Keep motivating!

Whilst watch my favourite family film this Christmas, Scrooge (the wonderful Alastair Sim's version), I could not help but reflect on its lessons to us from an employment perspective. 

Let’s start with Ebenezer Scrooge himself, a man obsessed with money who treats his poor employee Bob Cratchit badly and his only significant relationships are destroyed by his greed and indifference. There is a lovely scene in the film where the spirit takes him back to his youth and he revisits a Christmas party held by his previous employer Mr Fezziwig who manages to keep all the staff happy with a party and celebrations all round. Scrooge remembers how little money it took to create a sense of comradeship and unity. It made me wonder what employers who do not have much money to spare will be doing to motivate staff to higher performance in the next year.

How people feel about their jobs and their workplace determines how motivated they are and we all know that there is a clear link between job satisfaction and productivity. Job satisfaction depends on a number of things such as tangible rewards like pay and benefits, which means that employers will have to ensure that they set the right pay rates and staff incentive schemes for their industries and sectors.

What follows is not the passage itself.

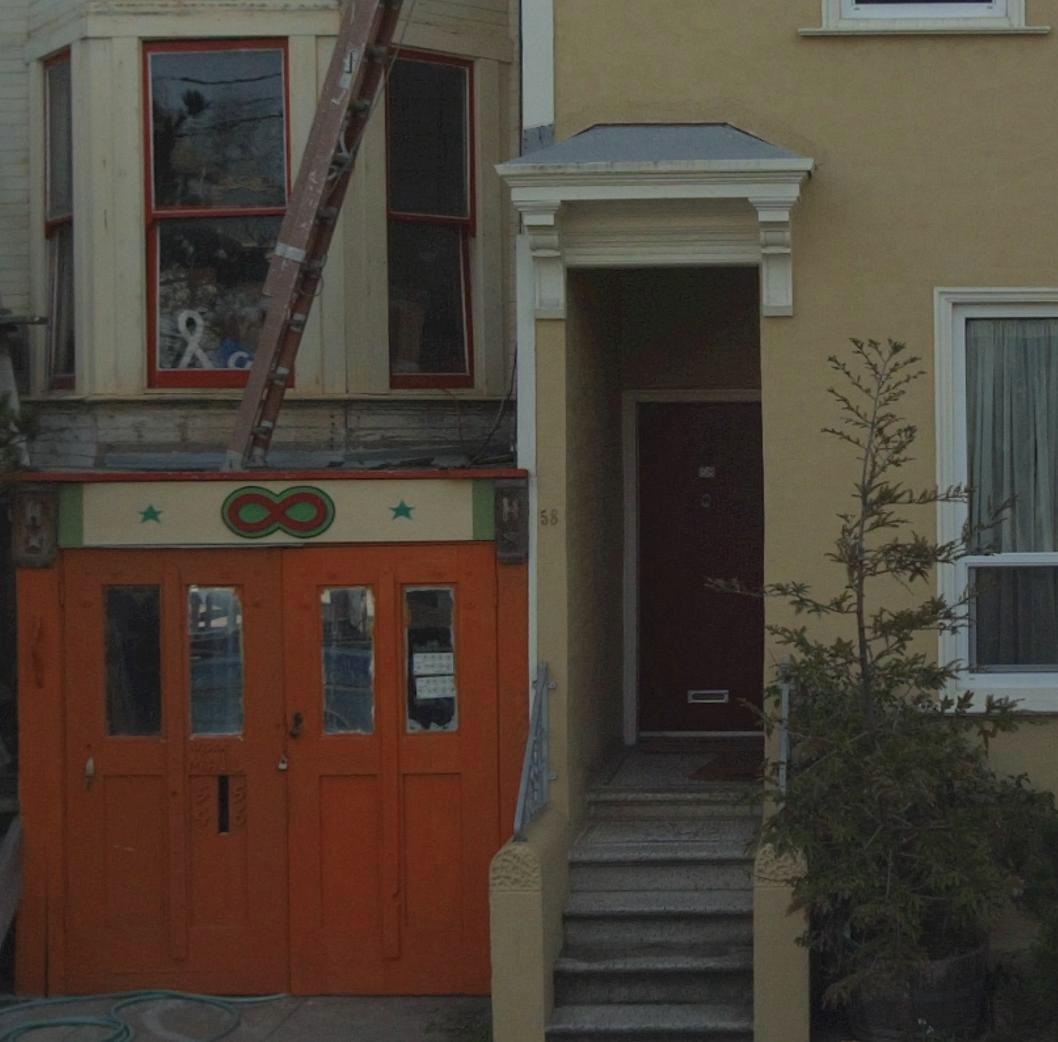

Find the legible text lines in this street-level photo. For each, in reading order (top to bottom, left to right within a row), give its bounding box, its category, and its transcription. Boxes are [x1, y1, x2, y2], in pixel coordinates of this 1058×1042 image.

[538, 506, 561, 528] StreetNumber: 58
[191, 781, 215, 830] StreetNumber: 54
[229, 780, 249, 829] StreetNumber: 56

Job satisfaction also depends very much on the culture of the organisation the things that make you proud to be part of the team. There are many things that motivate people: 


  • Interesting and varied work
  • High quality training and development. Encouragement to study for professional qualifications
  • A culture where staff can talk to their managers openly and honestly
  • Authentic management and leadership which is consistent and genuine
  • Respect for appropriate work life balance. Offering the opportunity for flexible working
  • Fairness at work including promoting equality and diversity
  • Proactive and regular communication
  • Regular appraisal of performance and feedback, recognising the contribution of staff
  • Asking for feedback from staff, getting their views on the business
  • Recognition and reward for ideas
  • The chance to socialise with colleagues on a regular basis. 


Most of all it’s the simple human interactions that make a difference. The leader who recognises their staff and knows a bit about them: the organisation who decide that the small extra cost of providing free tea and coffee is worth it: the security guard that says hello with a smile. At one organisation I worked at my Chief Executive had an uncanny ability to know when we were really tired and fed up and would appear in the office and say “Right, feels to me like a night out is in order “. He understood his people, he knew we would work loyally for him and the organisation and that big bonus payments were not going to happen but the occasional night out with the team did the trick. I still also treasure a handwritten note sent to me by a very senior member of Government when I achieved an award. It was sent to me the day after the awards when the results were public. This person was so busy and had such an important job that I could not believe that the time was taken to write to me (and it was written not typed by a staff officer).  It made my day, my week and frankly my year! 

Little acts of kindness and recognition go a long long way.  What do you do in your organisation to keep motivation levels high?